Das vierte Flugzeug
In den letzten Tagen habe ich wohl oder übel mehrmals versucht, mir das Unvorstellbare vorzustellen, das, was ich am liebsten in den tiefsten Winkel des Unterbewusstseins zurückdrängen möchte. Terroristen haben sich eines Flugzeugs bemächtigt. Die Passagiere an Bord haben sie nach hinten gejagt, damit sie nicht im Weg sind. Jemand wurde zur Warnung bereits getötet, andere sind verletzt. Die Menschen weinen, bitten, beten. Sie erhalten die stereotype Antwort: Seid ruhig und es passiert euch nichts. Unterdessen rast das Flugzeug in Höchstgeschwindigkeit in die Stahlkonstruktion eines Handelszentrums.
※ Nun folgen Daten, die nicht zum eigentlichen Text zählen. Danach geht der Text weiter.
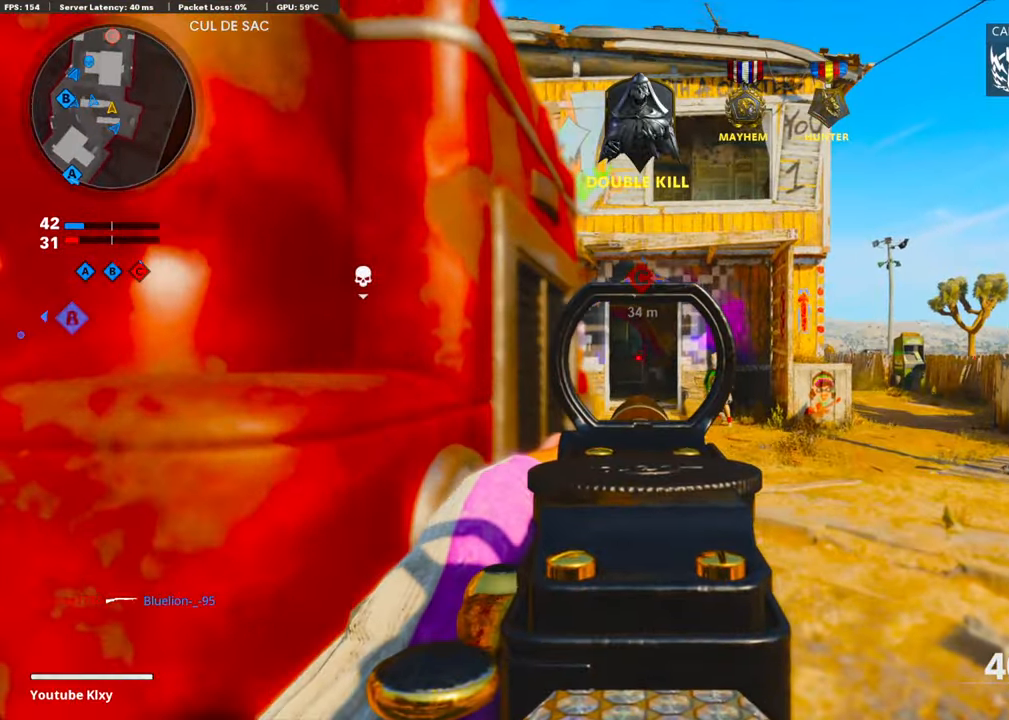
{"buttons": ["L1", "R1"], "left_stick": "right", "right_stick": "left", "events": [[101, "left_stick", "center"], [201, "left_stick", "up-right"], [368, "left_stick", "up-left"], [368, "right_stick", "left"], [452, "R1", "down"], [452, "left_stick", "right"]]}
Die Terroristen haben in diesem Augenblick die Übermacht. Was sie ins Spiel eingebracht haben, sind Messer und ihr eigenes Leben. Bei aller Bestialität, diese Einlage hat großes Gewicht: und kann in der Kombination mit Verschlagenheit den modernsten Waffen konkurrieren. Den Terroristen stehen überfallene, wehrlose Menschen gegenüber, zitternd in der leeren Hoffnung, dass es ihnen vielleicht zu entkommen gelingt. Dabei ergeht es ihnen wie den Lämmern, die zur Schlachtbank geführt werden.
Unser Handicap besteht darin, das wir eine andere Vorstellung vom Wert des Lebens haben. Vom eigenen – was uns daran hindert, uns kopflos in von vornherein verlorene Schlachten zu stürzen. Und auch vom fremden Leben: Es ist für uns nicht nur trockenes Holz, mit dem wir das Feuer unserer heiligen Sache unterhalten.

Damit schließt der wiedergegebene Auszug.